Records contained in a dataset
────────────────────

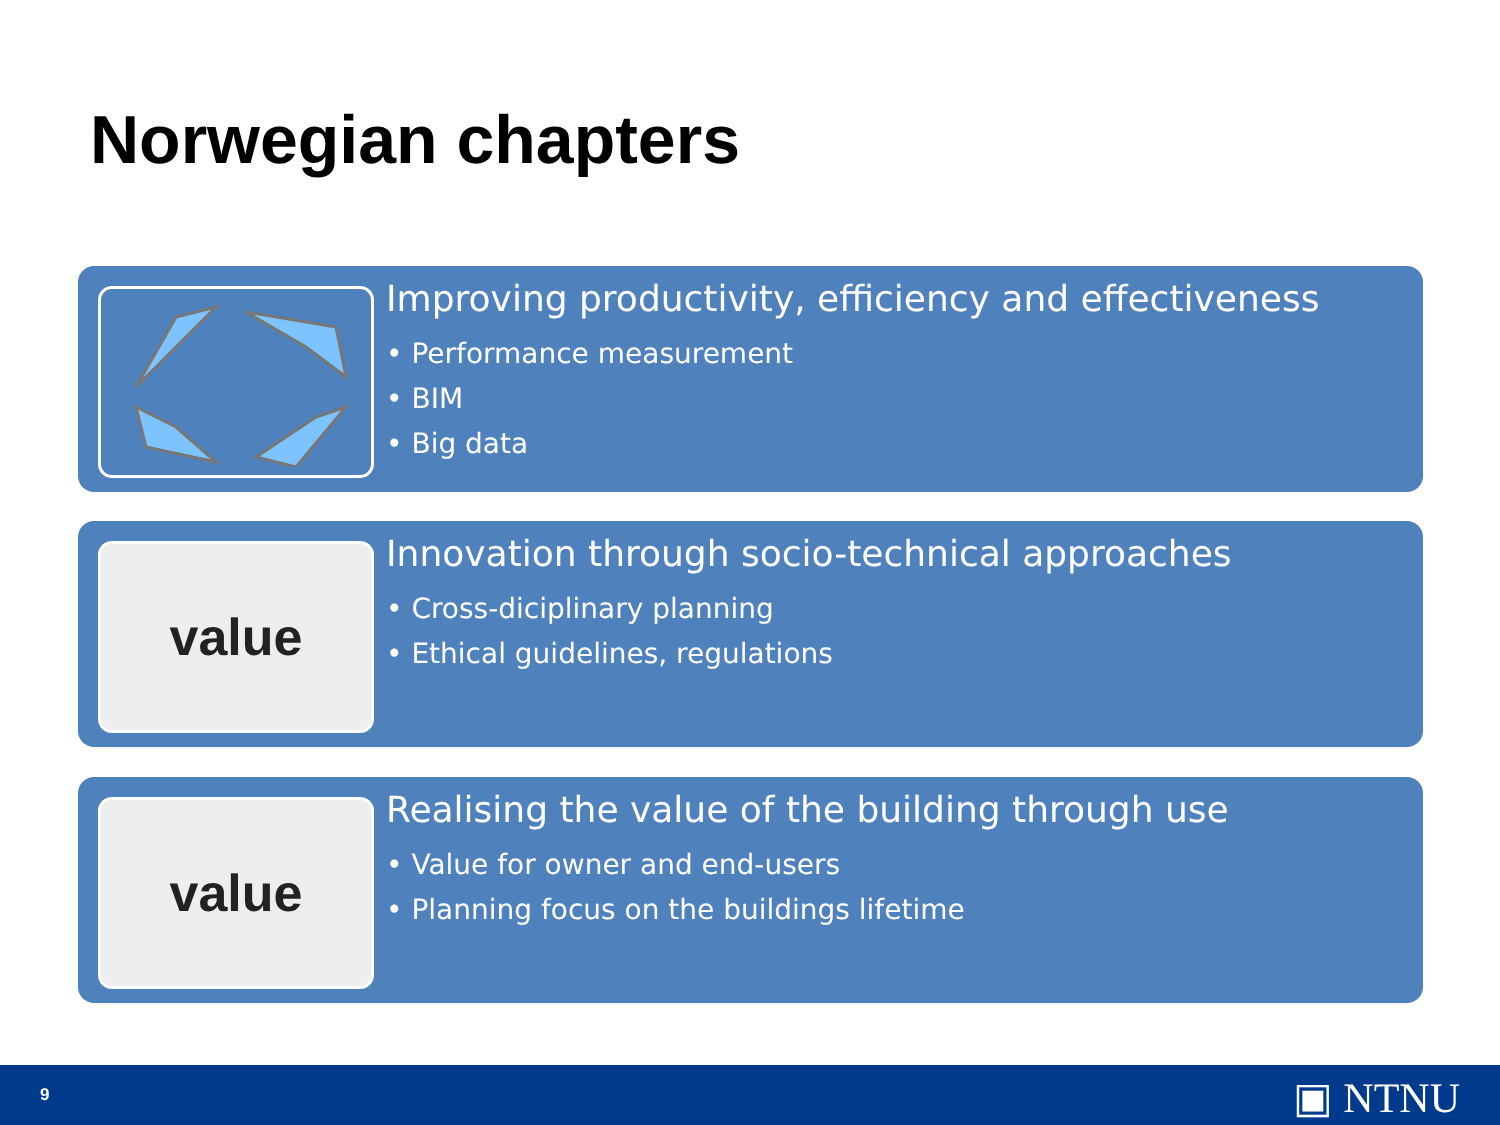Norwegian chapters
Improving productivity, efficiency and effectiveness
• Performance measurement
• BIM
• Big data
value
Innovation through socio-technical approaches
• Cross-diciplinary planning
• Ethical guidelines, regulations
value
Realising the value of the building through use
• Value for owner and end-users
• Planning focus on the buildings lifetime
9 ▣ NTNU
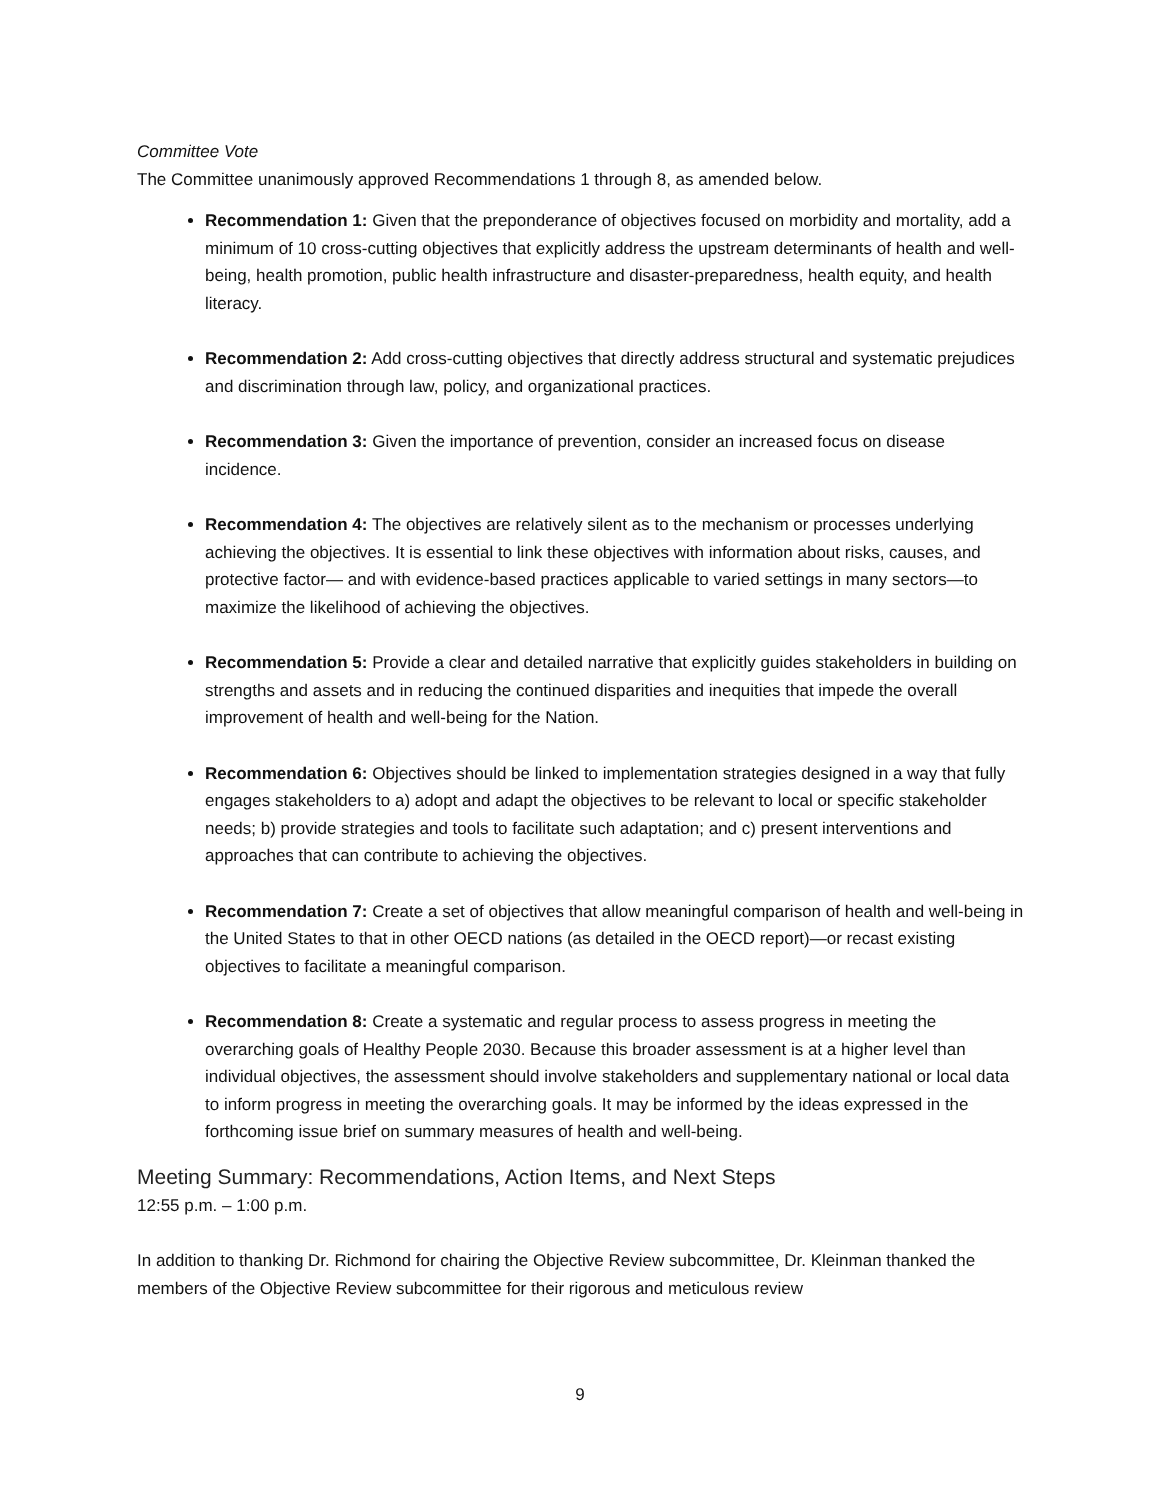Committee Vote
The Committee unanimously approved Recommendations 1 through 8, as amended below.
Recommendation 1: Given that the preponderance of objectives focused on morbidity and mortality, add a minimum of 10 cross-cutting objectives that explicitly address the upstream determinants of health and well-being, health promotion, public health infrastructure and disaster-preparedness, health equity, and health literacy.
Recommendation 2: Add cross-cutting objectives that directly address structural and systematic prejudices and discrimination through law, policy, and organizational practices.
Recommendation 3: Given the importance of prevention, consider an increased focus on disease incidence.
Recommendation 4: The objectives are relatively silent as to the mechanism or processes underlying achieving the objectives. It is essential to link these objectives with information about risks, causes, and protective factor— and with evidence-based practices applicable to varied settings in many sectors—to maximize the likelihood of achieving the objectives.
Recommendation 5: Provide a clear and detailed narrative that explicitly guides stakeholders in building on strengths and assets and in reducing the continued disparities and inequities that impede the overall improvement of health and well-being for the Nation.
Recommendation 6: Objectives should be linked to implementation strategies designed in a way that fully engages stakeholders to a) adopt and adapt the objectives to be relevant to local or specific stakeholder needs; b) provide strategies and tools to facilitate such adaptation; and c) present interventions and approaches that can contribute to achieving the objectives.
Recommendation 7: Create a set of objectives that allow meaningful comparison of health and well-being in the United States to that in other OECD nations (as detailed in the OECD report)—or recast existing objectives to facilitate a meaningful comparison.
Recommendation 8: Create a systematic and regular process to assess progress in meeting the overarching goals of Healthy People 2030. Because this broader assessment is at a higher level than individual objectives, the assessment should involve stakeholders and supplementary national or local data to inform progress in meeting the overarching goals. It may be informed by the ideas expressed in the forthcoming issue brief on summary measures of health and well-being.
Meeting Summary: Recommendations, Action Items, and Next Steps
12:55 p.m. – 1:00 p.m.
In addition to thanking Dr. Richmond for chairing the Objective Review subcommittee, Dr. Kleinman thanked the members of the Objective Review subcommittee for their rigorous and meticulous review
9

────────────────────

*Activity*:
Beginning with the line that has "Recommendation 5: Provide" and ending with the line that has "Recommendation 7: Create", set down the lines above exactly and include no others.

*Task result*:
Recommendation 5: Provide a clear and detailed narrative that explicitly guides stakeholders in building on strengths and assets and in reducing the continued disparities and inequities that impede the overall improvement of health and well-being for the Nation.
Recommendation 6: Objectives should be linked to implementation strategies designed in a way that fully engages stakeholders to a) adopt and adapt the objectives to be relevant to local or specific stakeholder needs; b) provide strategies and tools to facilitate such adaptation; and c) present interventions and approaches that can contribute to achieving the objectives.
Recommendation 7: Create a set of objectives that allow meaningful comparison of health and well-being in the United States to that in other OECD nations (as detailed in the OECD report)—or recast existing objectives to facilitate a meaningful comparison.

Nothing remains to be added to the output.